Gli ebrei nella storia dell’Egitto

L’Egitto è probabilmente uno dei luoghi che, aldilà della biblica Terra d’Israele, ha avuto la più lunga interazione con il popolo ebraico. Secondo il giornalista e storico Maurice Fargeon, che visse al Cairo agli inizi del XX secolo e pubblicò nel 1938 uno dei primi libri di storia sugli ebrei dell’Egitto moderno, Les Juifs en Egypte, “ogni volta che erano oppressi […], gli ebrei cercarono rifugio in Egitto, dove erano certi di trovare un’accoglienza cordiale e fraterna”. Certamente il rapporto tra il popolo ebraico e l’Egitto ebbe inizio in epoca antica e si estese lungo tutto il Medioevo: si pensi a grandi personalità come il rabbino e filosofo Maimonide, che nacque a Cordoba nel 1138 e morì a Fustat (Il Cairo) nel 1204. Tuttavia, durante il periodo ottomano e fino alla metà del XIX secolo gli ebrei egiziani erano una comunità piuttosto piccola – c. 5000 persone nel 1840 – e relativamente poco importante. All’epoca, la maggior parte degli ebrei viveva nello harat al-yahud (“quartiere ebraico”) del Cairo o in centri urbani più piccoli nel delta del Nilo, come Tantah. Dalla tarda antichità, il Cairo ospitava anche una comunità caraita, che contava 5000 persone nel 1948 e rimase sempre una delle componenti più arabizzate dell’ebraismo egiziano.

La nascita dell’ebraismo egiziano dell’età contemporanea

Fu solo dopo l’apertura del Canale di Suez (1869) e l’espansione economica vissuta dall’Egitto sotto il dominio coloniale britannico (1882-1922), che migliaia di ebrei provenienti da tutto l’Impero Ottomano, dal Mediterraneo orientale, meridionale e, in misura minore, dall’Europa orientale emigrò al Cairo e ad Alessandria, così come a Suez, Port Said e Isma’iliyah. Pertanto, la popolazione ebraica dell’Egitto aumentò – sulla base dei dati disponibili – a più di 25000 persone nel 1897 e ad almeno più di 60000 nel 1937. In pochi decenni molti di questi migranti ​​migliorarono il loro status, dando vita a una comunità abbastanza fiorente, che divenne parte integrante dell’Egitto coloniale e monarchico fino agli anni Cinquanta, quando contava circa 80000 persone. Da un punto di vista socio-economico, nella prima metà del XX secolo, la maggioranza – circa il 65 percento – degli ebrei che vivevano in Egitto apparteneva alla classe media e medio-bassa, il 10 percento alla classe alta e il 20-25 percento alla classe medio-bassa o erano poveri. Nacquero importanti dinastie di banchieri e imprenditori: i de Menasce a Alessandria, i Cattaoui e i Cicurel – proprietari di uno dei più famosi grandi magazzini egiziani – al Cairo. Altri possedevano piccole imprese o lavoravano come professionisti e facevano parte di quella classe media istruita, in gran parte urbana, che si sviluppò durante il periodo coloniale e dove si potevano trovare anche musulmani, copti, armeni, siro-libanesi, greci e italiani.

DATI FORNITI:
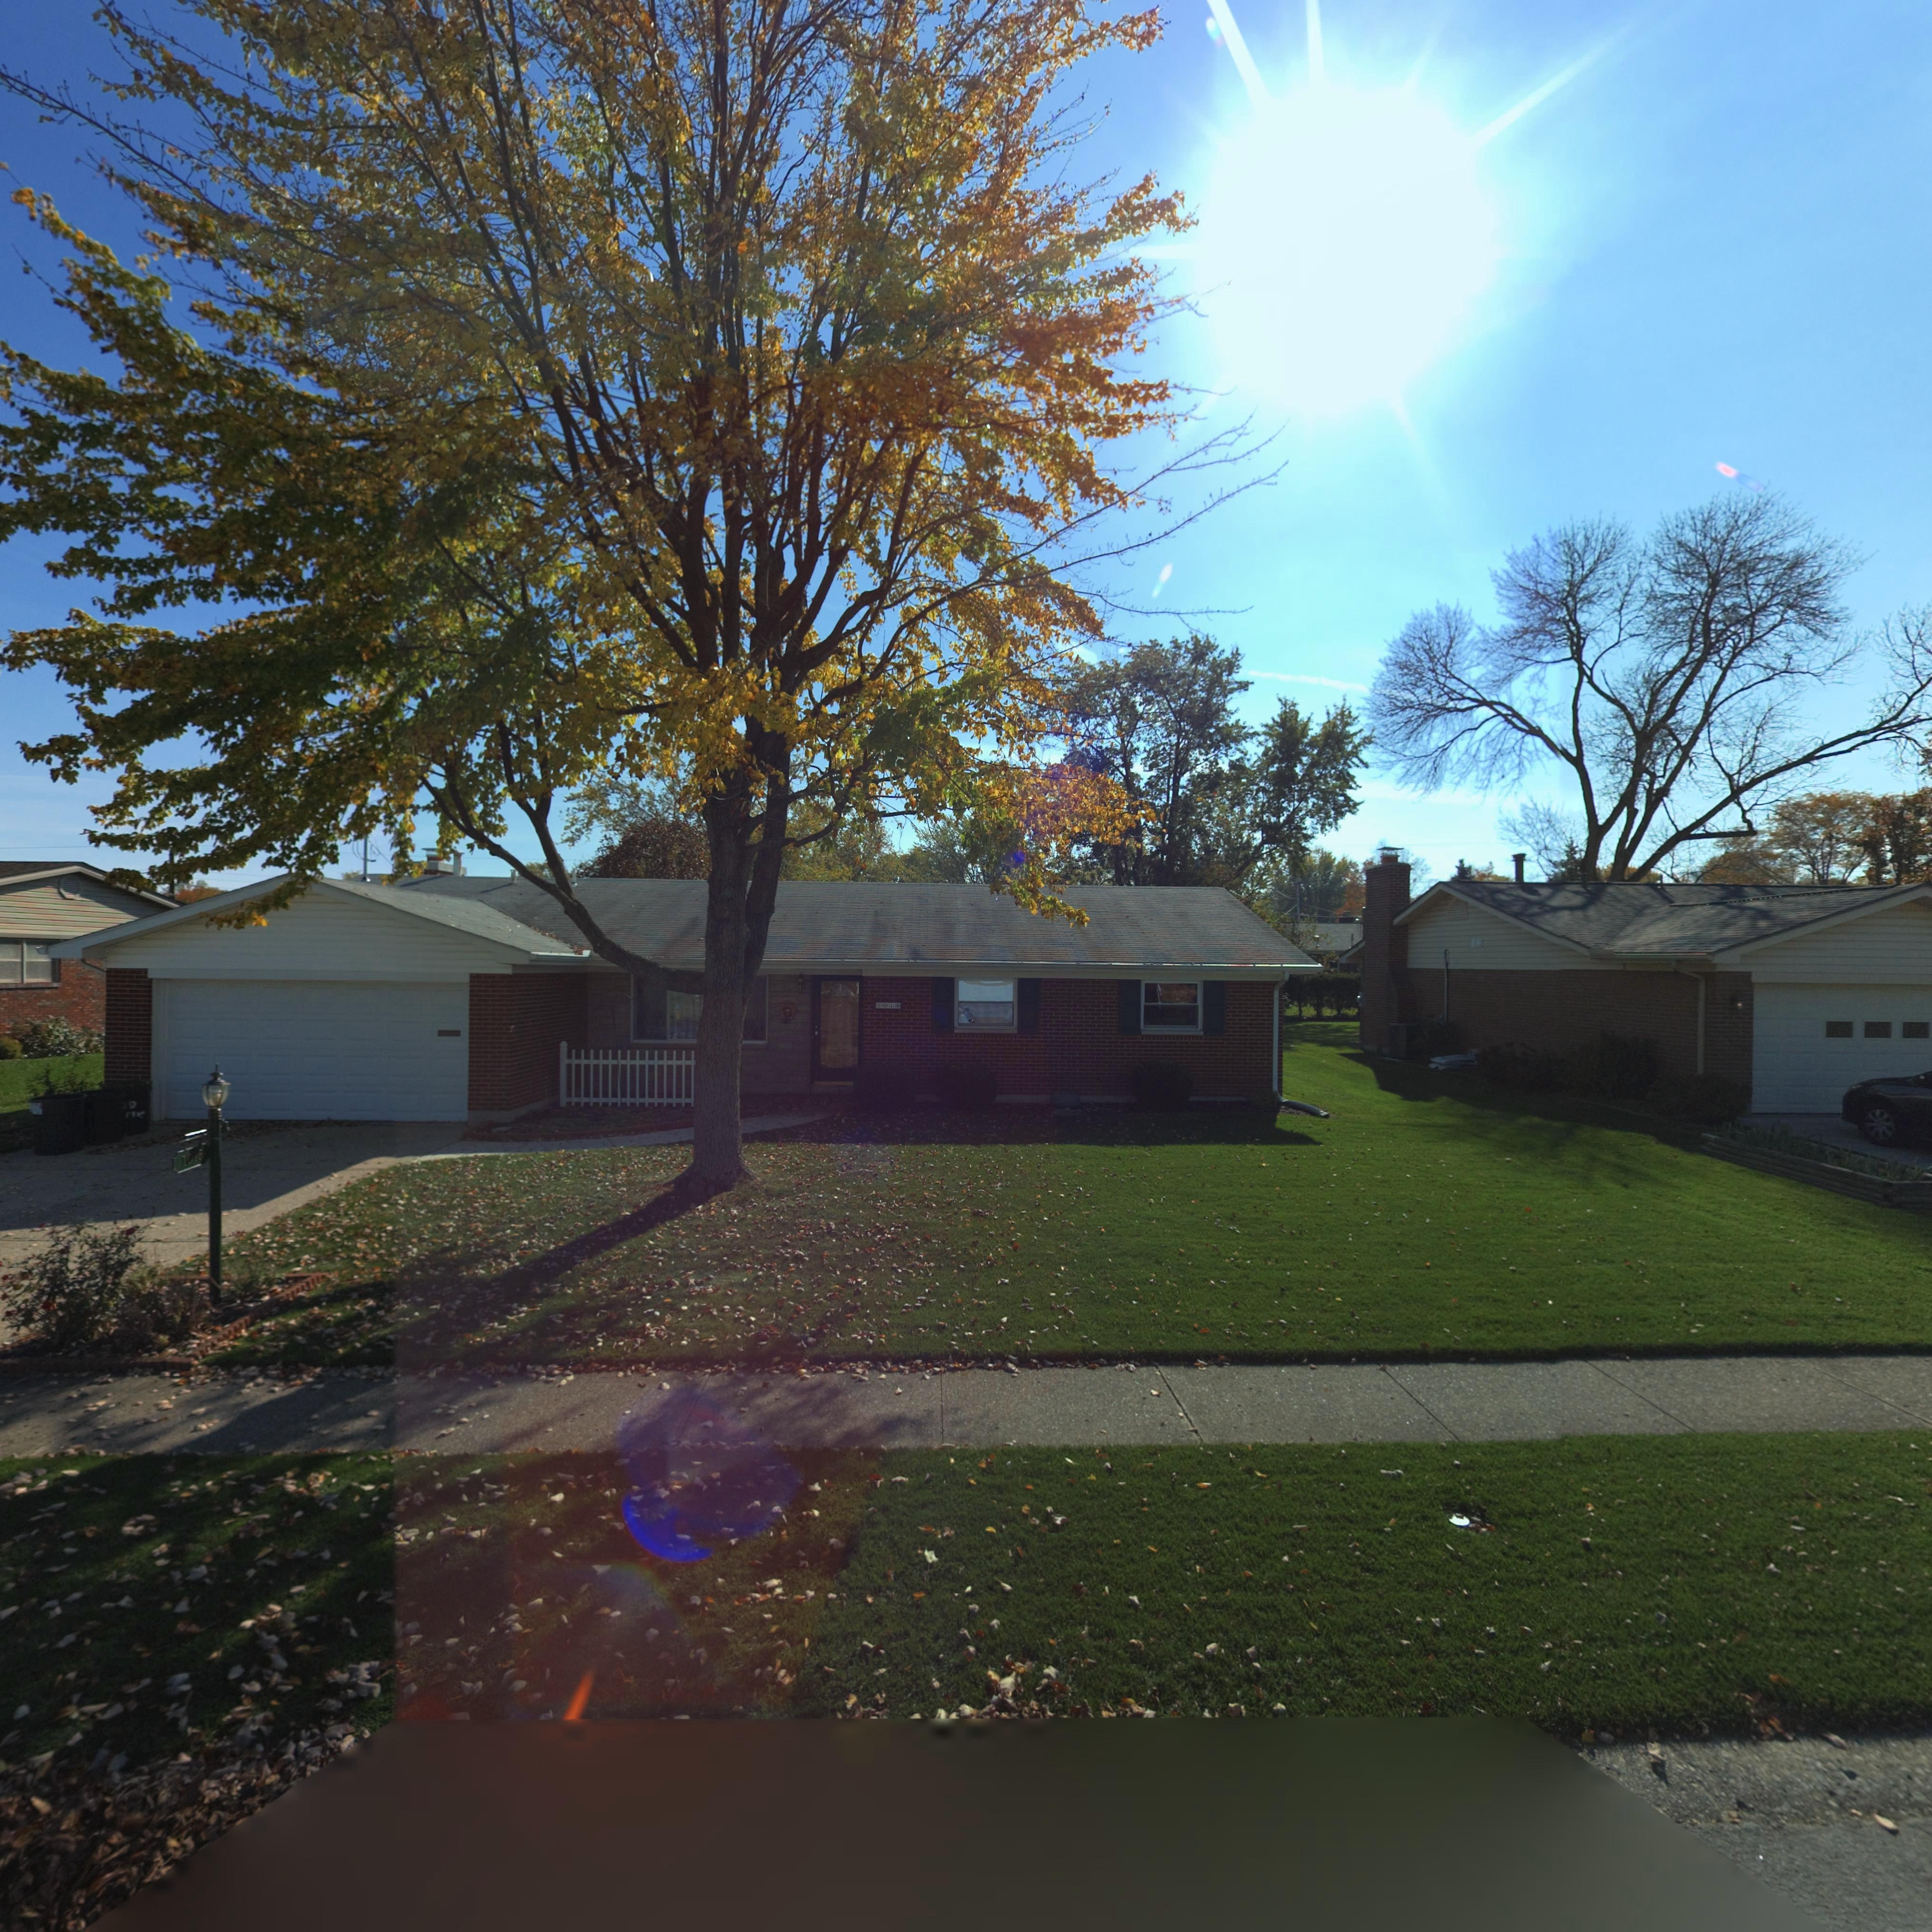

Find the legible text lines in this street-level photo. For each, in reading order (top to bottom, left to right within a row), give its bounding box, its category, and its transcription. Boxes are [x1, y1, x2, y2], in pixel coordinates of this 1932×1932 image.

[877, 1003, 900, 1008] StreetNumber: 1018
[181, 1148, 204, 1168] StreetNumber: 1018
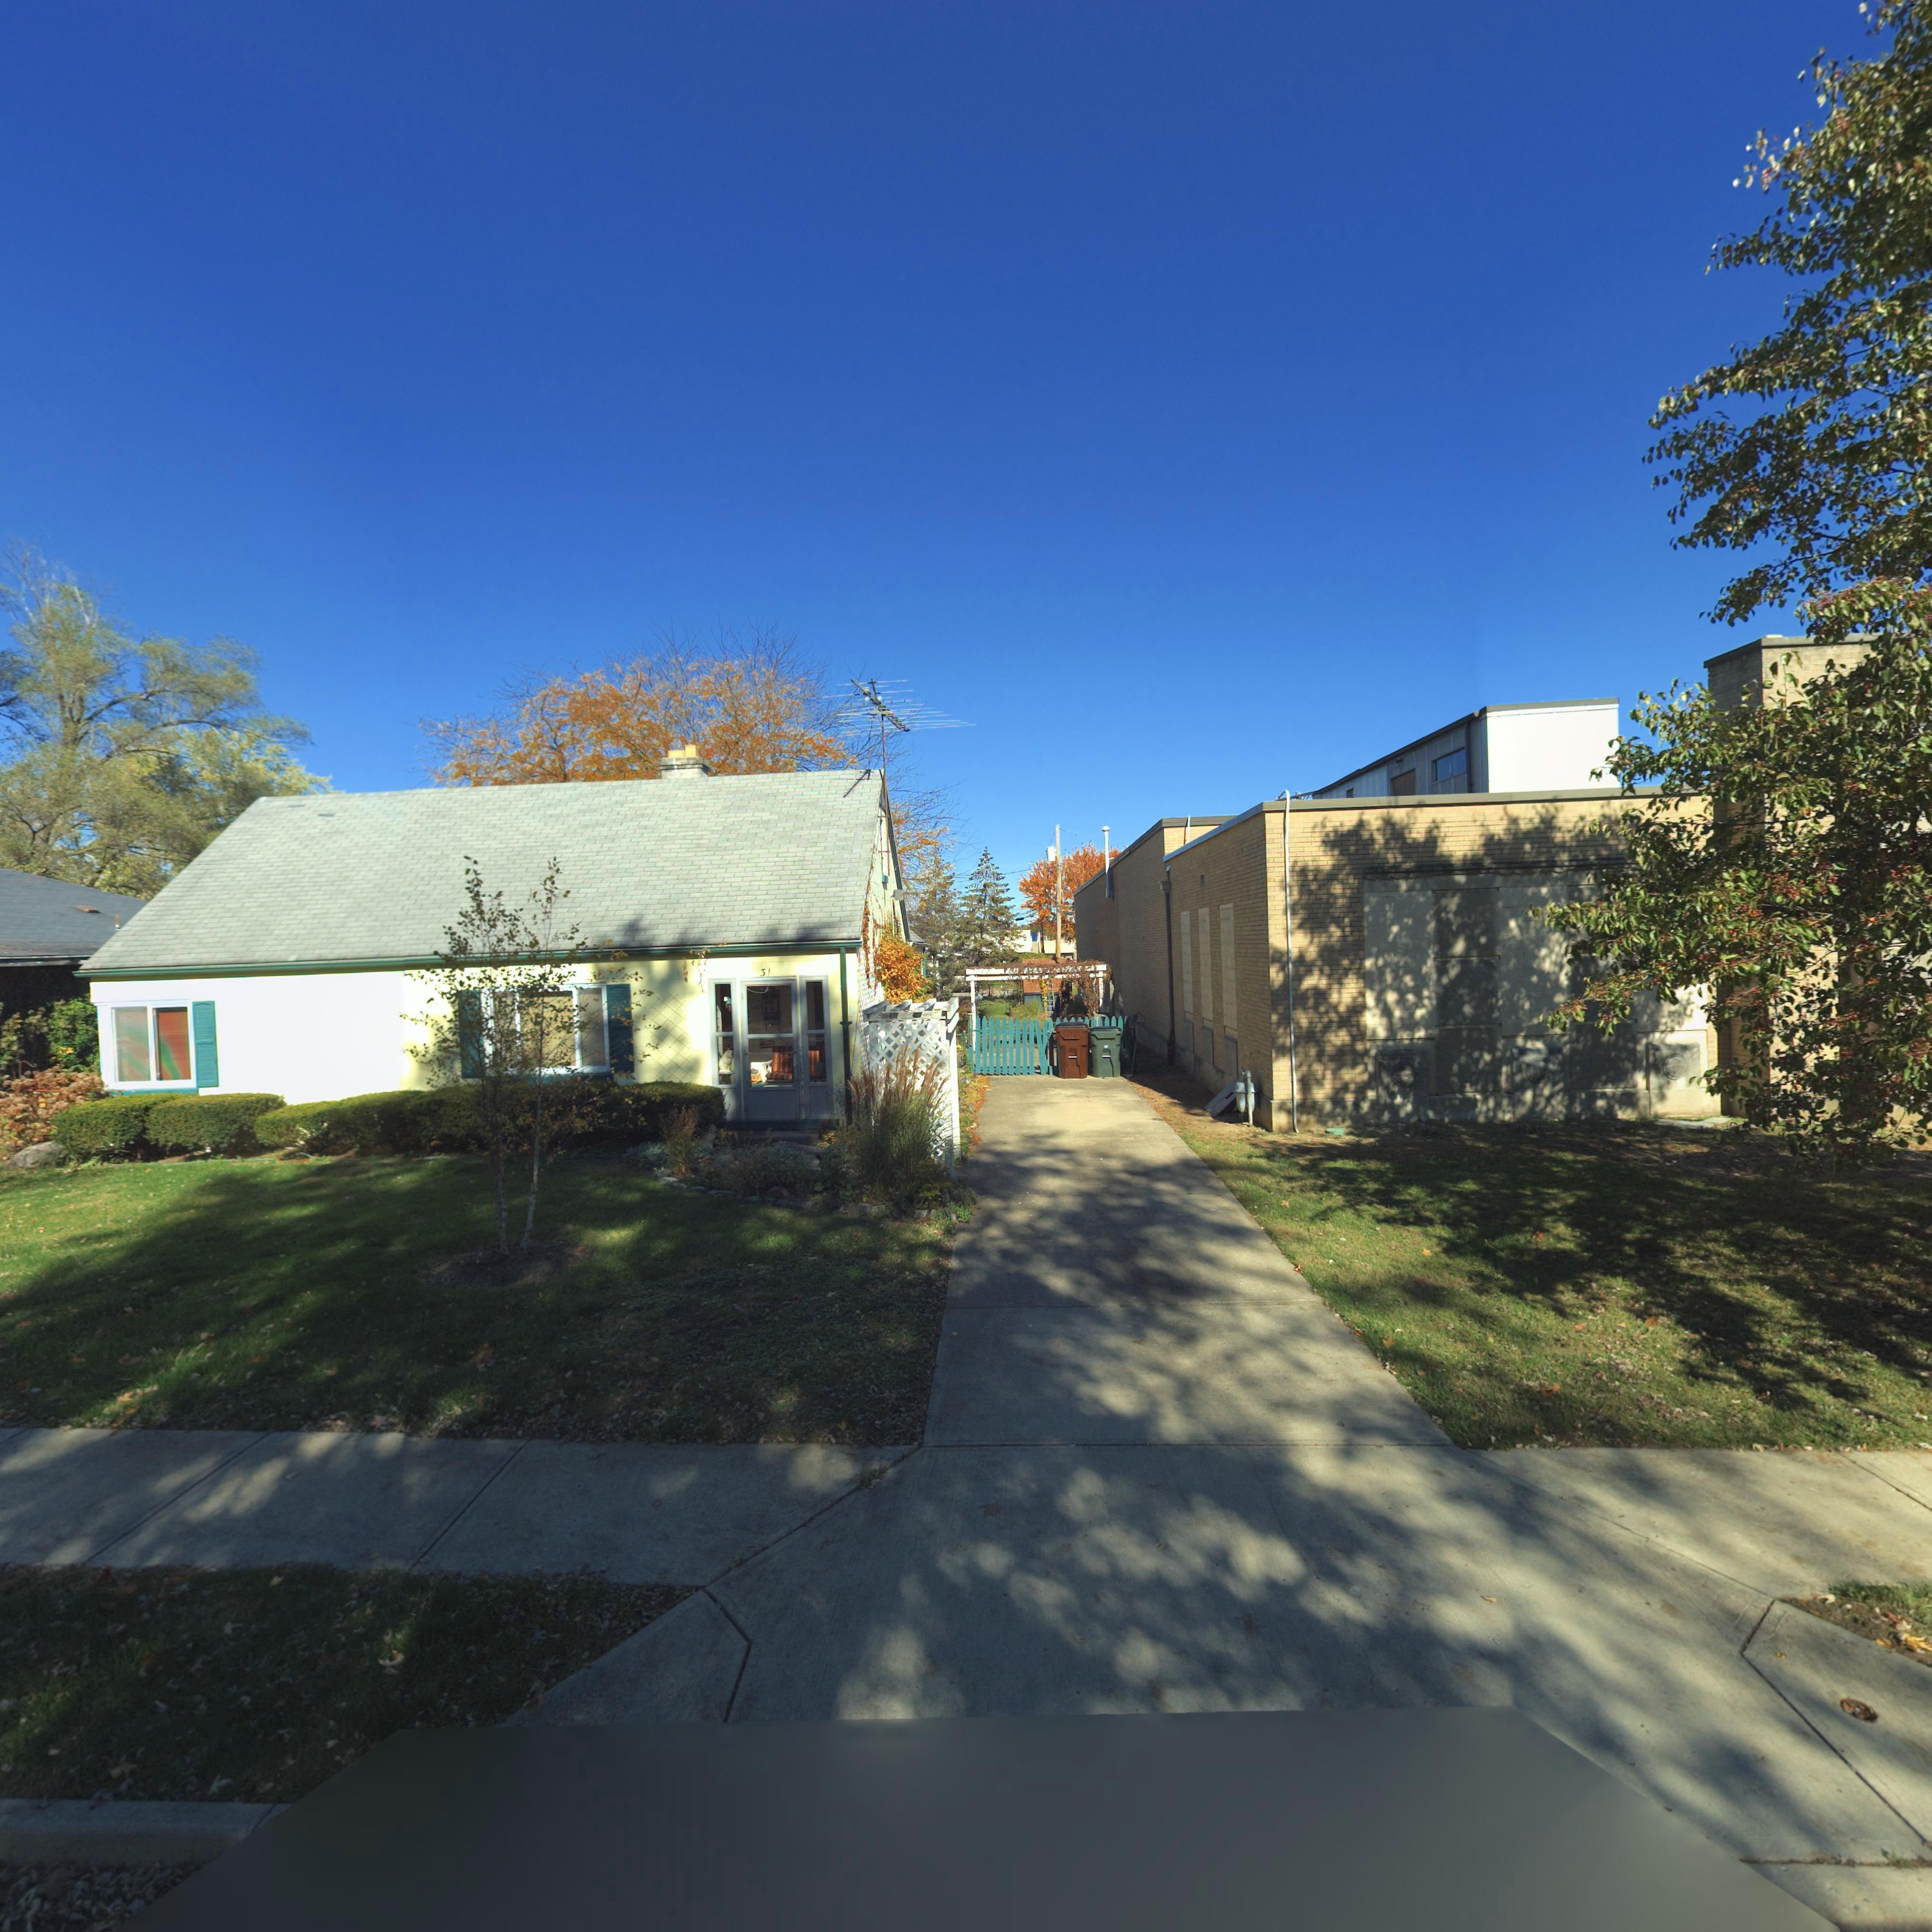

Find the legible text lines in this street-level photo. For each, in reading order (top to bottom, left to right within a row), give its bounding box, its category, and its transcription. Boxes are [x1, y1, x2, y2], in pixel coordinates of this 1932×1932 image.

ESERCIZI PROPOSTI:
1. Secondo l'articolo sugli ebrei in Egitto, quante persone contava la comunità ebraica egiziana nel 1840?
2. Prosegui l'articolo sugli ebrei in Egitto a partire dalla sua ultima frase.

SOLUZIONI DEGLI ESERCIZI:
1. Circa 5000 persone.

2.
Ritratto delle sorelle Grety, Olga e Alice Sussman con amici al mare ad Alessandria d'Egitto, ca. 1920. Archivio Fondazione CDEC
Marcelle Chamma con gruppo di giovani su una spiaggia in Egitto, 1934. Archivio Fondazione CDEC.
Ritratto dei fratelli Isaiah ed Elia Busnach con il cugino Abramo Roditi e un altro uomo davanti al loro negozio di strumenti musicali al Cairo, 1945-1947. Archivio Fondazione CDEC
Edmond Chamma con un gruppo di uomini alla Borsa, Il Cairo, 1949. Archivio Fondazione CDEC
Veduta interna del Tempio di Alessandria d'Egitto durante la celebrazione del matrimonio di Soly Abecassis e Ginette de Picciotto, 1951. Archivio Fondazione CDEC
Edmond Chamma al centro tra altri due uomini in Egitto, ca- 1950. Archivio Fondazione CDEC
Veduta esterna della facciata del Tempio Eliyahu Hanavi, Alessandria d'Egitto, 1980-1990. Archivio Fondazione CDEC

Nazionalità e politica

Riguardo alla nazionalità, nel 1927 – cinque anni dopo la fine del dominio britannico e l’instaurazione della monarchia costituzionale di re Fu’ad (1869-1936) – il 33 percento degli ebrei erano cittadini egiziani, il 22 percento di altre nazionalità (principalmente europee) e il 45 per cento erano conteggiati come altri, vale a dire probabilmente che erano apolidi. Avere una nazionalità straniera non significa che fossero (tutti) estranei alla regione: dipendeva principalmente dal Sistema delle Capitolazioni, che fin dall’età moderna aveva concesso privilegi giuridici e fiscali agli europei residenti nell’Impero Ottomano, compresi i soggetti locali – in particolare ebrei e cristiani – che, grazie a legami commerciali e professionali, erano riusciti a ottenere una nazionalità straniera. Neppure il fatto che così tanti fossero apolidi deve essere visto come eccezionale in un contesto quale l’Egitto, dove la categoria giuridica di nazionalità venne sistematizzata solo nel 1929, con una legge che rese piuttosto difficile ai non musulmani diventare egiziani, e le Capitolazioni abolite nel 1937. Per quanto riguarda l’Italia, nel 1917 l’Egitto ospitava 40198 cittadini italiani, di cui 6629 ebrei. Alcuni di questi vi si erano trasferiti dalla penisola italiana, mentre altri erano di nazionalità italiana grazie alle Capitolazioni e spesso rivendicando ascendenze livornesi. Il numero degli italiani – e, in misura più limitata, di ebrei italiani – crebbe negli anni successivi, raggiungendo un picco di c. 55000 persone, prima di diminuire rapidamente dopo la Seconda Guerra Mondiale e la Rivoluzione degli Ufficiali Liberi (1952) guidata da Gamal ‘Abd-al-Nasser (1918-1970).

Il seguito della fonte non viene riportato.